Le FPÖ n’est plus tabou pour la gauche autrichienne

La question d’une coalition avec l’extrême droite au lendemain des élections législatives d’octobre occupera les sociaux-démocrates autrichiens lors d’une réunion au sommet ce mercredi.

Avant de lancer sa campagne pour les élections législatives, le Parti social-démocrate autrichien doit résoudre un dilemme qui l’occupe depuis des semaines: faut-il continuer d’exclure une coalition avec le Parti de la liberté (FPÖ) au niveau fédéral?

Jusque-là taboue, une alliance avec cette formation d’extrême droite semble désormais la seule solution pour rester au gouvernement après les législatives anticipées d’octobre. Les instances dirigeantes du parti espèrent surmonter leurs dissensions sur ce point lors d’une réunion à Vienne aujourd’hui. Parmi les solutions envisagées: une consultation des adhérents et un catalogue de critères qui encadrera toute collaboration gouvernementale future.

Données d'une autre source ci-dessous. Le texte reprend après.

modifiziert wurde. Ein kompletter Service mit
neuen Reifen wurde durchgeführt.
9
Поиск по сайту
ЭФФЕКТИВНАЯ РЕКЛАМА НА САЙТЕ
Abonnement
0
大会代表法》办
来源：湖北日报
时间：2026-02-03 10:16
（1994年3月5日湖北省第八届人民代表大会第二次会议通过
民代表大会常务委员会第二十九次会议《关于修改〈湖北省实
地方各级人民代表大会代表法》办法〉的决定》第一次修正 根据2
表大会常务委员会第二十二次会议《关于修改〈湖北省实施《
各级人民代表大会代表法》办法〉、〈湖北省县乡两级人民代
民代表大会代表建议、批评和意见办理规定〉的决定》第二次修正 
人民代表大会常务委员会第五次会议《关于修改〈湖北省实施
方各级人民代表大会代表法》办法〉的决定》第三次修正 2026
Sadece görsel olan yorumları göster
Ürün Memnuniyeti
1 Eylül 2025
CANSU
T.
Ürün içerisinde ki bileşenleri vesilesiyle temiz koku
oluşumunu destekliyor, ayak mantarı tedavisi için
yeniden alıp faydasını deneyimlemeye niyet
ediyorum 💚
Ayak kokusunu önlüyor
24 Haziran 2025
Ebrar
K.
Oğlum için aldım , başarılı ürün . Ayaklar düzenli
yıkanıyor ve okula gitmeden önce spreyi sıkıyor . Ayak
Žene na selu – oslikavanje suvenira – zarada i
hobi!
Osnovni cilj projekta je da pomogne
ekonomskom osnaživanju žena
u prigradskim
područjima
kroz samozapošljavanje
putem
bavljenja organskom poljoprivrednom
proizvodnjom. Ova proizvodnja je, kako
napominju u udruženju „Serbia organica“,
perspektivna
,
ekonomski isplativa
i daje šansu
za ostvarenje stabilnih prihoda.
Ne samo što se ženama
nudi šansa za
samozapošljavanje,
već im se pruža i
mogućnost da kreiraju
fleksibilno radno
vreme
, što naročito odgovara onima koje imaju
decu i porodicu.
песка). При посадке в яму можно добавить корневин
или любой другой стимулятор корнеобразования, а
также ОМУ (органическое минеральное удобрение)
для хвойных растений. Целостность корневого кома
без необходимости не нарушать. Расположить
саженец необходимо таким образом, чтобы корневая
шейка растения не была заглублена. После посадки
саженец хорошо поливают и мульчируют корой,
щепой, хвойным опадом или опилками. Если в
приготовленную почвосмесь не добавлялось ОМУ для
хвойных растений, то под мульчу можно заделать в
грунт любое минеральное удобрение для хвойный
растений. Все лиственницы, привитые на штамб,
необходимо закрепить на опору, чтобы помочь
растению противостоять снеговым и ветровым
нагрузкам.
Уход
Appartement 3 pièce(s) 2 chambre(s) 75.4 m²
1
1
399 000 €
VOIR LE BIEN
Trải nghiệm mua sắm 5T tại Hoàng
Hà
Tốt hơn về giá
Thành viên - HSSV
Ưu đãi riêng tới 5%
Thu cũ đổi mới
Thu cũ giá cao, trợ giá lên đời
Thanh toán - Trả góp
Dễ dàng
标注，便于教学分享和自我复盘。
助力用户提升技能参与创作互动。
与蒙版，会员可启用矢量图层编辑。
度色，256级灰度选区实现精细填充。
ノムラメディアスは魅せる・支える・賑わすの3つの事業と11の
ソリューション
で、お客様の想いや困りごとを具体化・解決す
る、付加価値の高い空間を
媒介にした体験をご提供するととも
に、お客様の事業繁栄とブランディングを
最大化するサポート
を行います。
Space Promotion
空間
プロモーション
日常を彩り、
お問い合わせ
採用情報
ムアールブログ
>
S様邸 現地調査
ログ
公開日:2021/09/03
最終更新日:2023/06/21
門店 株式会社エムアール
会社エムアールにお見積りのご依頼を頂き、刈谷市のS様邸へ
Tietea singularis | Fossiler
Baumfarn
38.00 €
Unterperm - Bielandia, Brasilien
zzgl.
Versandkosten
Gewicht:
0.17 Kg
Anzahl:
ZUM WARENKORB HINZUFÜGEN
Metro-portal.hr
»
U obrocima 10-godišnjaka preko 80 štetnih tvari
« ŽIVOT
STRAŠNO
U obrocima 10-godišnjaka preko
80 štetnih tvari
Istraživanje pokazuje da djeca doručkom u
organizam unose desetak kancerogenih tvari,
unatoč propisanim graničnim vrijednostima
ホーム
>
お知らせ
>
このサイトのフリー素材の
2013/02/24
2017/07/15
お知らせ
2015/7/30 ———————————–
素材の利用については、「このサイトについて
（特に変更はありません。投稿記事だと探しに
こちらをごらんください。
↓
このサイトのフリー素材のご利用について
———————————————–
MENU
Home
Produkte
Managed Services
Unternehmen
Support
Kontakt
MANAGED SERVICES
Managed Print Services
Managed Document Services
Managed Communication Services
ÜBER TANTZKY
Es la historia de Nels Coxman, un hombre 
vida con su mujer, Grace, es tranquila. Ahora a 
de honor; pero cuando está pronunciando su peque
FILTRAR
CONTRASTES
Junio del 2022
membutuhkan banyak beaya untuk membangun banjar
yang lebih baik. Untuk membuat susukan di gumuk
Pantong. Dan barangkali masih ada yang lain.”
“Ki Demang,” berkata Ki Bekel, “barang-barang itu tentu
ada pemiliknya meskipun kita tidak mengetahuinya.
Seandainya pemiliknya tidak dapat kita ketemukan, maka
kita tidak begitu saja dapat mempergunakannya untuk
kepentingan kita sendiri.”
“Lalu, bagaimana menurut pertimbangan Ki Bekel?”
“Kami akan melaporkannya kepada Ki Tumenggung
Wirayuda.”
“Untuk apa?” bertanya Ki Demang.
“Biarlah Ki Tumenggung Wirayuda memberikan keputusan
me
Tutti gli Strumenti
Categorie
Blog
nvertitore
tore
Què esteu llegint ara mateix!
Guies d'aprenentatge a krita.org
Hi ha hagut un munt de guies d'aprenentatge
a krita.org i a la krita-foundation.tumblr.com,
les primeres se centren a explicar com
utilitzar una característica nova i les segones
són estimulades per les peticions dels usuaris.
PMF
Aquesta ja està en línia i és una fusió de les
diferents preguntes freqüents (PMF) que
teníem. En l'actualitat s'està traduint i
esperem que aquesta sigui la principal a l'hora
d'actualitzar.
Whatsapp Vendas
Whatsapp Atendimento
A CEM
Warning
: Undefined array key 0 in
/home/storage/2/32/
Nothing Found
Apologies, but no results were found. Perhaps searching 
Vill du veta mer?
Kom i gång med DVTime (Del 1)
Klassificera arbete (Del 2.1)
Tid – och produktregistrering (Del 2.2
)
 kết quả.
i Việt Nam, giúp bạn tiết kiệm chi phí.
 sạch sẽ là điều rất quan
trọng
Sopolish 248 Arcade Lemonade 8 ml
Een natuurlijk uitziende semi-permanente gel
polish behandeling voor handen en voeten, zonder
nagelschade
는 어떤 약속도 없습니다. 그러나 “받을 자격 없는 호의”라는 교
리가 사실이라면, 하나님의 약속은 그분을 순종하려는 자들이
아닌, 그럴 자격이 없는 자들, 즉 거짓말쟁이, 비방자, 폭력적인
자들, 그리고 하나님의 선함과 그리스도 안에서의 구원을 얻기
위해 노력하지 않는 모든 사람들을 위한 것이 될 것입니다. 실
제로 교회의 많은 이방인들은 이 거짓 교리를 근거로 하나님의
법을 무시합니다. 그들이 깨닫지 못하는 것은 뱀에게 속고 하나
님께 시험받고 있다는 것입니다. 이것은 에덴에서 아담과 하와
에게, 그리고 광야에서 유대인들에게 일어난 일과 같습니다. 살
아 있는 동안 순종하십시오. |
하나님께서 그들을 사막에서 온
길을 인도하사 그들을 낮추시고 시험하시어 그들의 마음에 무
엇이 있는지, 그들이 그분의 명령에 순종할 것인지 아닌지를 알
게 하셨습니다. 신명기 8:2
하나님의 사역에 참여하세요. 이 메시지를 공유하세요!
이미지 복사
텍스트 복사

Il s’agit pour les sociaux-démocrates de se trouver un nouvel allié après l’effondrement, le mois dernier, de leur coalition avec les conservateurs du Parti populaire. Depuis trente ans, la «grande coalition» entre ces deux blocs n’avait connu qu’une interruption: en 1999, le conservateur Wolfgang Schüssel formait, à l’issue de négociations secrètes, un gouvernement avec le FPÖ. Les sociaux-démocrates avaient alors gonflé les rangs des nombreuses manifestations de protestation qui s’en suivirent. Pour eux, ce parti était tabou depuis sa reprise en 1986 par le sulfureux Jörg Haider.

Mais l’année dernière, pour la première fois, le candidat social-démocrate a échoué à passer le premier tour de l’élection présidentielle, alors que le souriant Norbert Hofer raflait 35% des suffrages pour le FPÖ. Dans le scrutin législatif à venir, celui-ci s’annonce encore une fois comme un challenger sérieux.

«Il n’est plus possible pour le SPÖ d’exclure un parti qui progresse constamment», explique la politologue Kathrin Stainer-Hämmerle. …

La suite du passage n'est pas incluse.